German discounters Aldi and Lidl are both internationally known for their low prices and private-label products. The two companies have recently experienced a record rise in their market share with an additional rise in customers, and the duo were not highly affected by price rises against economic slumps, as sales went up by 20% over the course of a year, awarding the German retailers with a 12% share of the UK grocery market as reported by Kantar Worldpanel. The total number of sales across the chains within the last three months increased by 3.8%. Over 60% of the UK population had paid either Aldi or Lidl a visit over the past 12 weeks leading to May 21st 2017, amounting to an estimated 1.1 million household increase from a year earlier. Lidl say the brand will continue selling between 1,550-1,650 products in order to sustain the low price range that the branch currently has to offer its clients.

Yet, despite their rise in popularity, the discounters still lag behind the other large grocers. However, in terms of market share the Big Four of Tesco, Sainsbury’s, ASDA and Morrisons have been consistently losing market share. Tesco is still in the lead with 27.8% of the market share, despite their minor fall of 0.5% in 2017. Statistics suggest a widespread fall in market share across all major supermarkets including 0.3% decrease for Sainsburys and a share slip of 0.2% for Morrisons, the supermarket that holds the greatest share and sales out of the Big Four.

German discounters Aldi and Lidl winning big in the UK

Because of the increasingly competitive market, each of the top shops has turned to cost-cutting measures to maintain profits recently.
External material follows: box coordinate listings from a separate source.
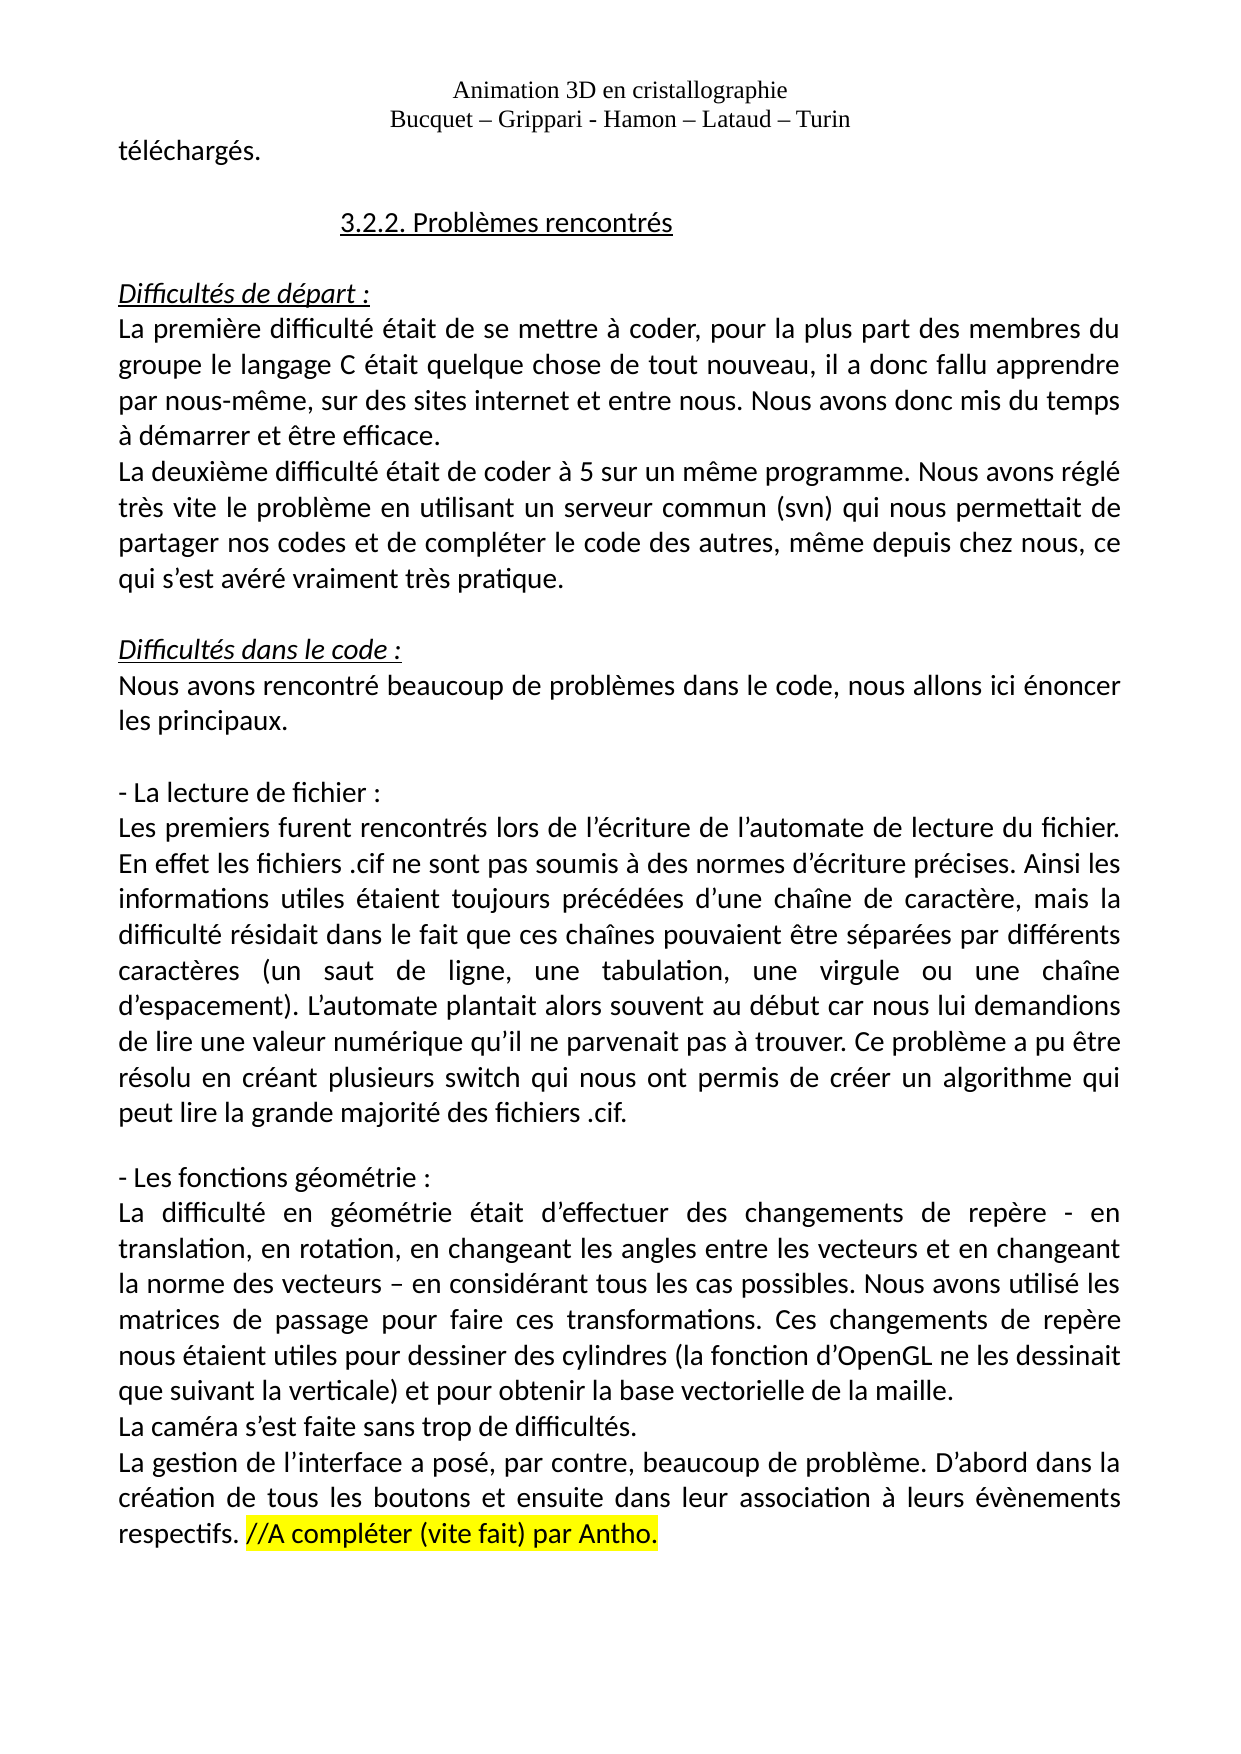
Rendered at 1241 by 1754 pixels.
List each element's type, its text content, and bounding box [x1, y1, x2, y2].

text Les premiers furent rencontrés lors de l’écriture de l’automate de lecture du fichier. En effet les fichiers .cif ne sont pas soumis à des normes d’écriture précises. Ainsi les informations utiles étaient toujours précédées d’une chaîne de caractère, mais la difficulté résidait dans le fait que ces chaînes pouvaient être séparées par différents caractères (un saut de ligne, une tabulation, une virgule ou une chaîne d’espacement). L’automate plantait alors souvent au début car nous lui demandions de lire une valeur numérique qu’il ne parvenait pas à trouver. Ce problème a pu être résolu en créant plusieurs switch qui nous ont permis de créer un algorithme qui peut lire la grande majorité des fichiers .cif. [118, 809, 1122, 1130]
text Nous avons rencontré beaucoup de problèmes dans le code, nous allons ici énoncer les principaux. [118, 667, 1122, 738]
text téléchargés. [118, 132, 1122, 168]
text 3.2.2. Problèmes rencontrés [118, 204, 1122, 239]
text Difficultés de départ : [118, 275, 1122, 311]
text La caméra s’est faite sans trop de difficultés. [118, 1408, 1122, 1444]
text La première difficulté était de se mettre à coder, pour la plus part des membres du groupe le langage C était quelque chose de tout nouveau, il a donc fallu apprendre par nous-même, sur des sites internet et entre nous. Nous avons donc mis du temps à démarrer et être efficace. [118, 311, 1122, 453]
text - Les fonctions géométrie : [118, 1159, 1122, 1194]
text La difficulté en géométrie était d’effectuer des changements de repère - en translation, en rotation, en changeant les angles entre les vecteurs et en changeant la norme des vecteurs – en considérant tous les cas possibles. Nous avons utilisé les matrices de passage pour faire ces transformations. Ces changements de repère nous étaient utiles pour dessiner des cylindres (la fonction d’OpenGL ne les dessinait que suivant la verticale) et pour obtenir la base vectorielle de la maille. [118, 1194, 1122, 1408]
text La deuxième difficulté était de coder à 5 sur un même programme. Nous avons réglé très vite le problème en utilisant un serveur commun (svn) qui nous permettait de partager nos codes et de compléter le code des autres, même depuis chez nous, ce qui s’est avéré vraiment très pratique. [118, 453, 1122, 596]
text - La lecture de fichier : [118, 774, 1122, 809]
text Difficultés dans le code : [118, 631, 1122, 667]
text La gestion de l’interface a posé, par contre, beaucoup de problème. D’abord dans la création de tous les boutons et ensuite dans leur association à leurs évènements respectifs. //A compléter (vite fait) par Antho. [118, 1444, 1122, 1551]
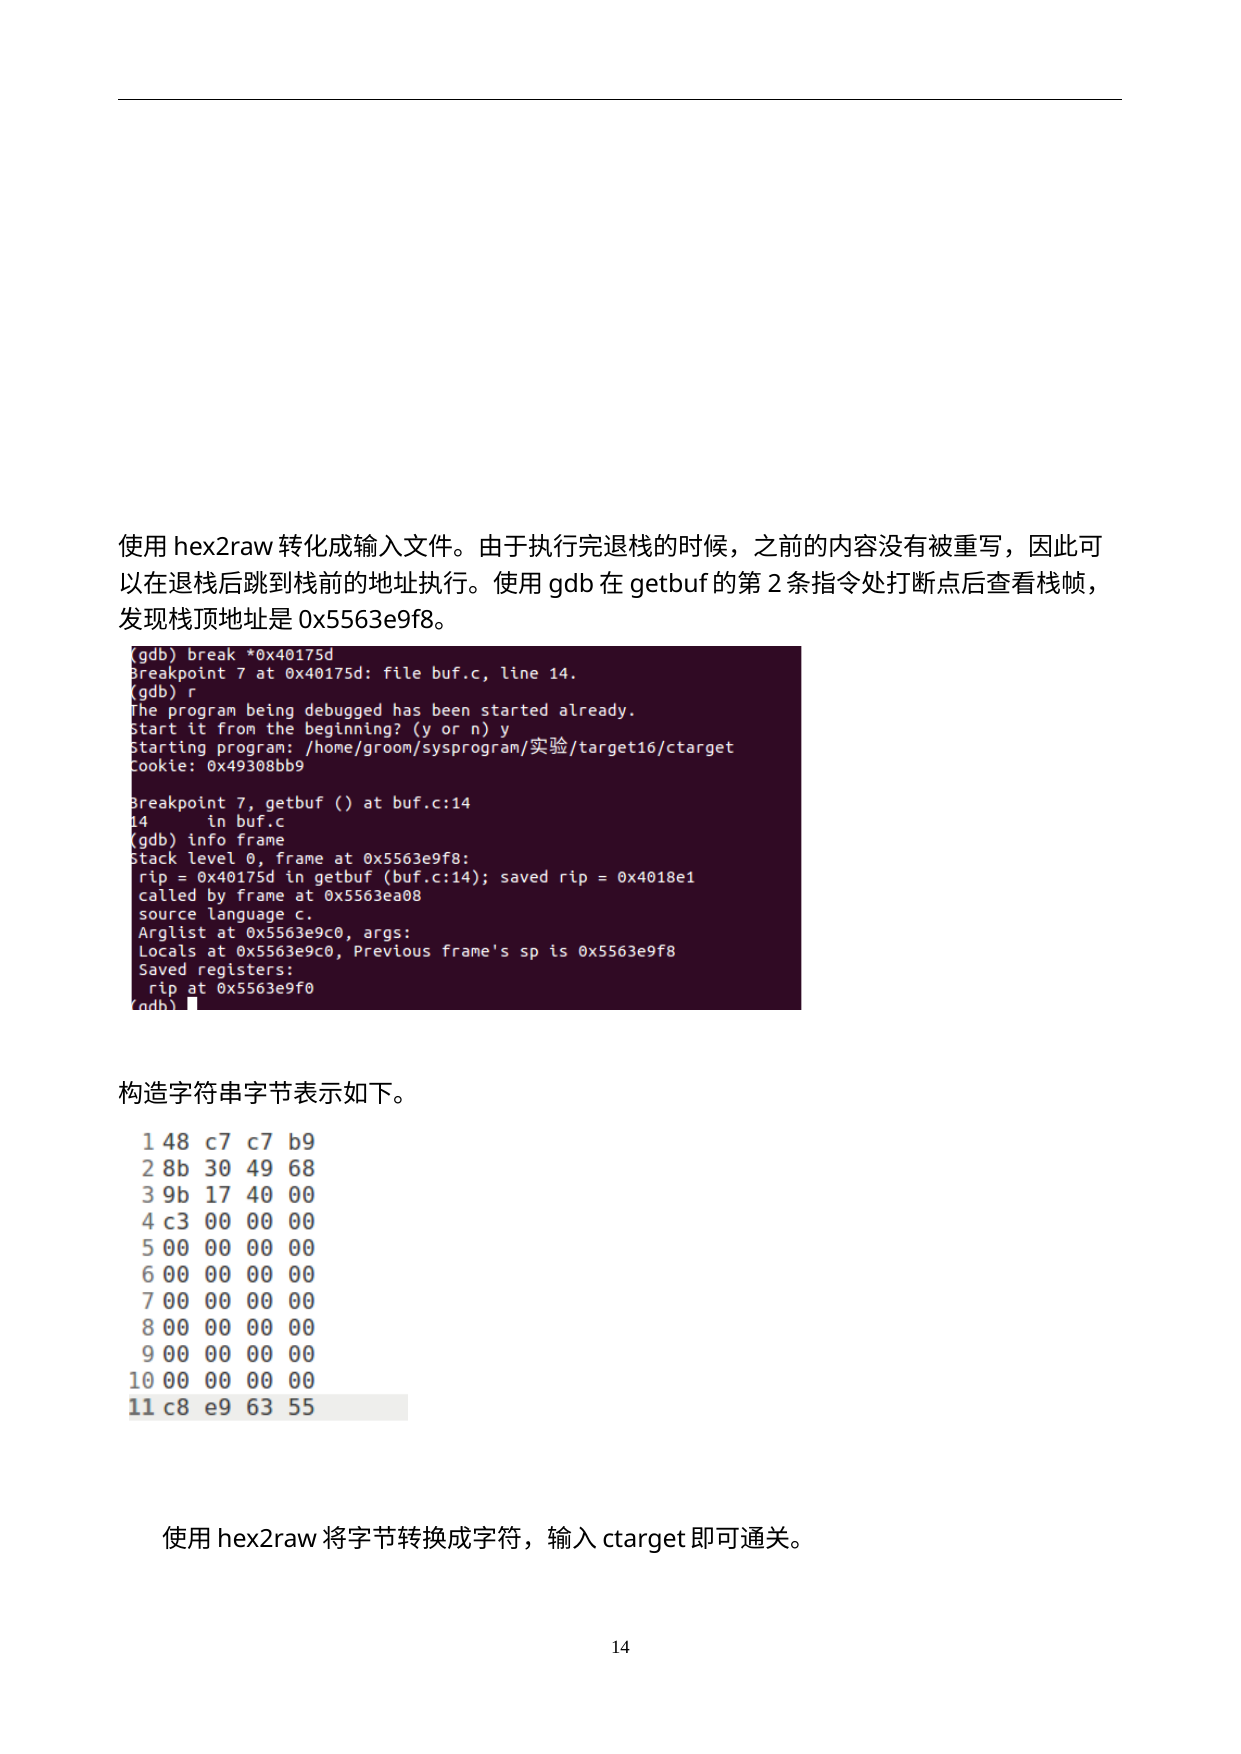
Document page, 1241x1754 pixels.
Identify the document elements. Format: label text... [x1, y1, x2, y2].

text 使用hex2raw转化成输入文件。由于执行完退栈的时候，之前的内容没有被重写，因此可以在退栈后跳到栈前的地址执行。使用gdb在getbuf的第2条指令处打断点后查看栈帧，发现栈顶地址是0x5563e9f8。 [118, 527, 1122, 636]
text 构造字符串字节表示如下。 [118, 1073, 1122, 1109]
text 使用hex2raw将字节转换成字符，输入ctarget即可通关。 [118, 1518, 1122, 1554]
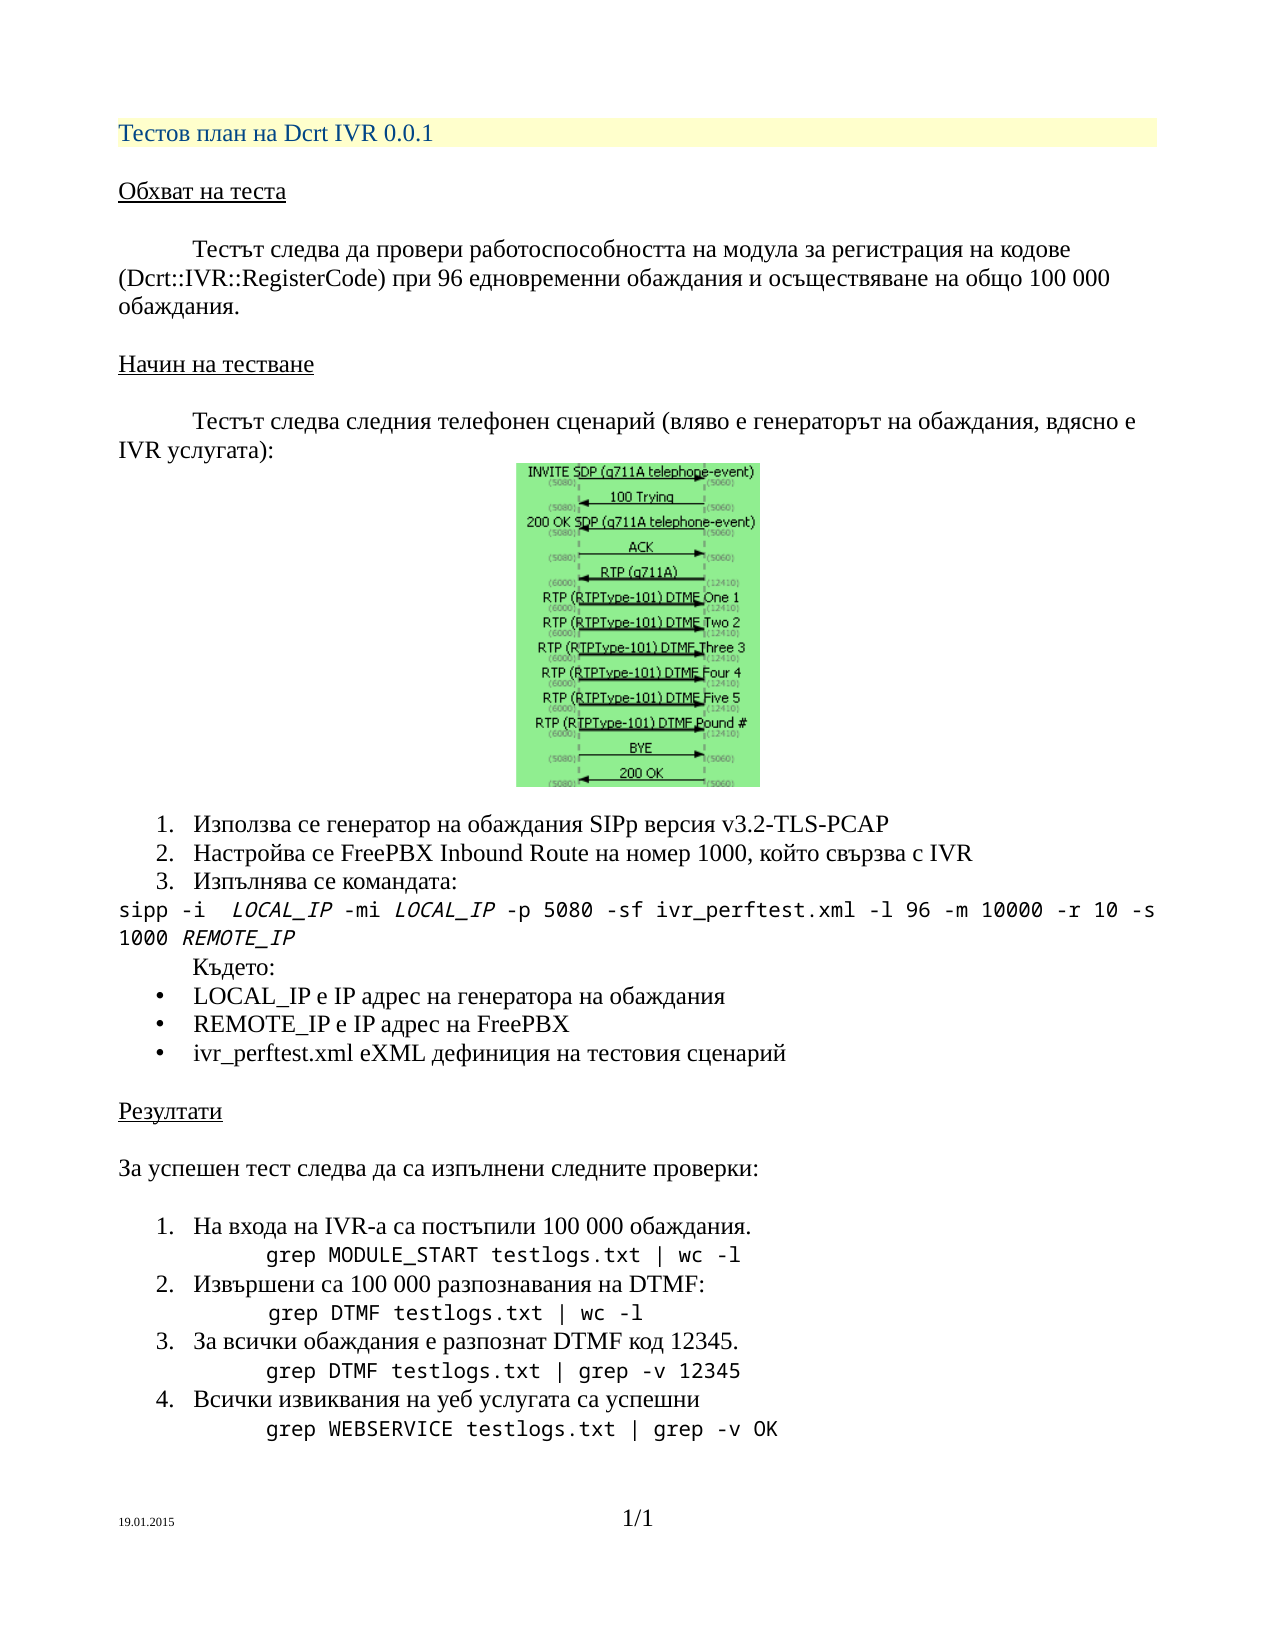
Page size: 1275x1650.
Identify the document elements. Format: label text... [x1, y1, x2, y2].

text Тестът следва следния телефонен сценарий (вляво е генераторът на обаждания, вдясно е IVR услугата): [118, 406, 1157, 464]
text Обхват на теста [118, 176, 1157, 205]
text Тестът следва да провери работоспособността на модула за регистрация на кодове (Dcrt::IVR::RegisterCode) при 96 едновременни обаждания и осъществяване на общо 100 000 обаждания. [118, 234, 1157, 320]
text Резултати [118, 1096, 1157, 1124]
list Всички извиквания на уеб услугата са успешни [156, 1384, 1157, 1413]
list Настройва се FreePBX Inbound Route на номер 1000, който свързва с IVR [156, 838, 1157, 866]
list grep DTMF testlogs.txt | wc -l [231, 1298, 1157, 1326]
list Изпълнява се командата: [156, 866, 1157, 895]
text sipp -i LOCAL_IP -mi LOCAL_IP -p 5080 -sf ivr_perftest.xml -l 96 -m 10000 -r 10 -s 1000 REMOTE_IP [118, 895, 1157, 952]
text Където: [118, 952, 1157, 981]
list Извършени са 100 000 разпознавания на DTMF: [156, 1269, 1157, 1298]
list REMOTE_IP е IP адрес на FreePBX [156, 1009, 1157, 1038]
list За всички обаждания е разпознат DTMF код 12345. [156, 1326, 1157, 1355]
picture [515, 463, 760, 787]
text Начин на тестване [118, 349, 1157, 378]
text grep MODULE_START testlogs.txt | wc -l [118, 1239, 1157, 1269]
list ivr_perftest.xml еXML дефиниция на тестовия сценарий [156, 1038, 1157, 1067]
text grep WEBSERVICE testlogs.txt | grep -v OK [118, 1413, 1157, 1443]
text За успешен тест следва да са изпълнени следните проверки: [118, 1153, 1157, 1182]
text grep DTMF testlogs.txt | grep -v 12345 [118, 1355, 1157, 1384]
list LOCAL_IP е IP адрес на генератора на обаждания [156, 981, 1157, 1009]
list Използва се генератор на обаждания SIPp версия v3.2-TLS-PCAP [156, 809, 1157, 838]
list На входа на IVR-а са постъпили 100 000 обаждания. [156, 1211, 1157, 1239]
In March, Sainsbury’s declared it was to cut 400 jobs in stores, while another 4,000 workers would be facing changes to their working hours, including the scrapping of night shifts in 140 stores, as the grocer looked to run its customer-facing operations more cost-effectively. The chain will reach the end of a three-year plan to save £500 million in March 2018, but with chief competitors Tesco rapidly scaling back staffing costs, cutting 1,400 jobs in June, Sainsbury’s chief executive has said the company will then embark on a new programme in order to save the same amount again. Advisors from McKinsey will assist the supermarket in drawing up the plan.

Since the German discounters have been introduced into the US domestic market meanwhile, major American competitors such as Walmart and Kroger are also facing serious pressure as the grocers bid to undercut their rivals by as much as 20%. Lidl have expressed their desire to expand, promising a total of 100 openings by mid-2018 meanwhile, and both the discounters have focused only product branding, investing more into organic and gluten-free products in order to promote health living whilst also attracting more mainstream consumers. Aldi has declared to prop up 1,300 of its US supermarkets, promising an investment of $1.6 billion.